Number Five Is - Well, It's Not On Life-Support

If you have been following the blog then you ought to be aware that Conrad has been itemising the five Imperial War Museum venues across This Sceptred Isle.  Number Five is the IWM at Trafford, based here in Gomorrah-on-the-Irwell, and surprise surprise! Conrad has visited this venue quite a few times, because it wasn't that far from Connexions Salford when I worked there.  Art!


     To be honest it was rather a disappointment.  They don't have that much kit, or at least they didn't.  One of the highlights was being able to ascend seven storeys to a - searchlight.  Fans of searchlights would no doubt be salivating at the prospect; the other 99.9999% of us, not so much.  They did have a quite useful bookshop on the premises, which is what I came to visit back in the day.  That, of course, was eleven years ago before Amazon Prime.

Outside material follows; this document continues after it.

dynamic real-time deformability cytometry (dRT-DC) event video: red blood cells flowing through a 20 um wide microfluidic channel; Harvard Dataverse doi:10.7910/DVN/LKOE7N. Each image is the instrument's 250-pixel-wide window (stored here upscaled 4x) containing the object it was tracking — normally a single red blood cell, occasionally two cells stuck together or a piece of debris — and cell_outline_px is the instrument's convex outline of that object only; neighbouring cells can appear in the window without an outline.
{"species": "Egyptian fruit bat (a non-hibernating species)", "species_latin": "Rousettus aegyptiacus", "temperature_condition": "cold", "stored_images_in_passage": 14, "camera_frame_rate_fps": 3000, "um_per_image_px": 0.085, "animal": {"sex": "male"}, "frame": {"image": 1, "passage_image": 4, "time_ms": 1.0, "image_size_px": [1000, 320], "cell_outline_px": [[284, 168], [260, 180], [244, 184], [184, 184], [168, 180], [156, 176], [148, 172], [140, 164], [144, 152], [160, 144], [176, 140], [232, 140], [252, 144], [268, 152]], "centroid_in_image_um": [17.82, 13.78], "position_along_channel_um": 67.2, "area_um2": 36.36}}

     I may well pop along to see what's what, and if they have more up-to-date kit.


Finally -

Oooooh the raw naked temptation!  Conrad is sitting mere inches from the battalion war diary of the Second Battalion The Lancashire Fusiliers, which he downloaded at least a decade ago from the Archives at Kew, and printed off free of charge thanks to Connexions, who were most generous about it. If they ever knew in the first place, that is.  I think I need a project that involves making extensive annotations again, which I've not managed since "Field Guns In France".  It's the only way to be sure.

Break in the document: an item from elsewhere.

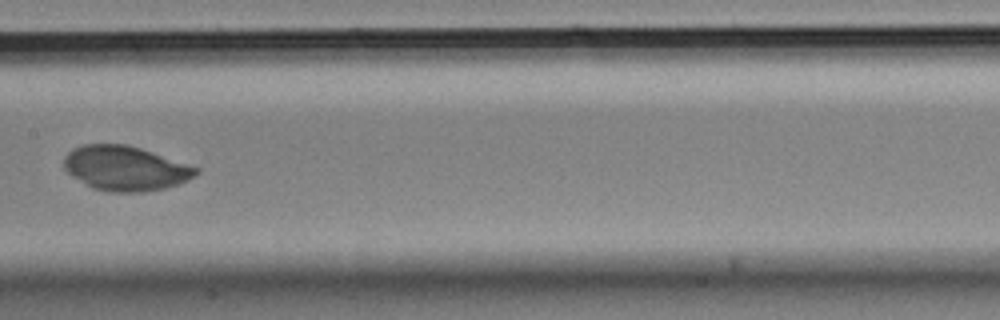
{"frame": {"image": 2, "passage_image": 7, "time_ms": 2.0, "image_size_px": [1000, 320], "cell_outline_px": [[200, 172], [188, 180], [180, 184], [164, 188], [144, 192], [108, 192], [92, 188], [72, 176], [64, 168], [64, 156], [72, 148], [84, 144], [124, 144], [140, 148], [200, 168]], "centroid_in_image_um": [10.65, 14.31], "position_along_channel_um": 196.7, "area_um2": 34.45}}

     This only came up thanks to "Have His Carcase" and my musings on same.  What a tangled web we weave, when the cross beams have gone askew on the treadle 


*  I have drunk Cresta in the past and don't remember a thing about how it tasted.  Also the process that made it so frothy is probably illegal now because nobody else is doing it.

**  I shall cruelly leave you to guess which two.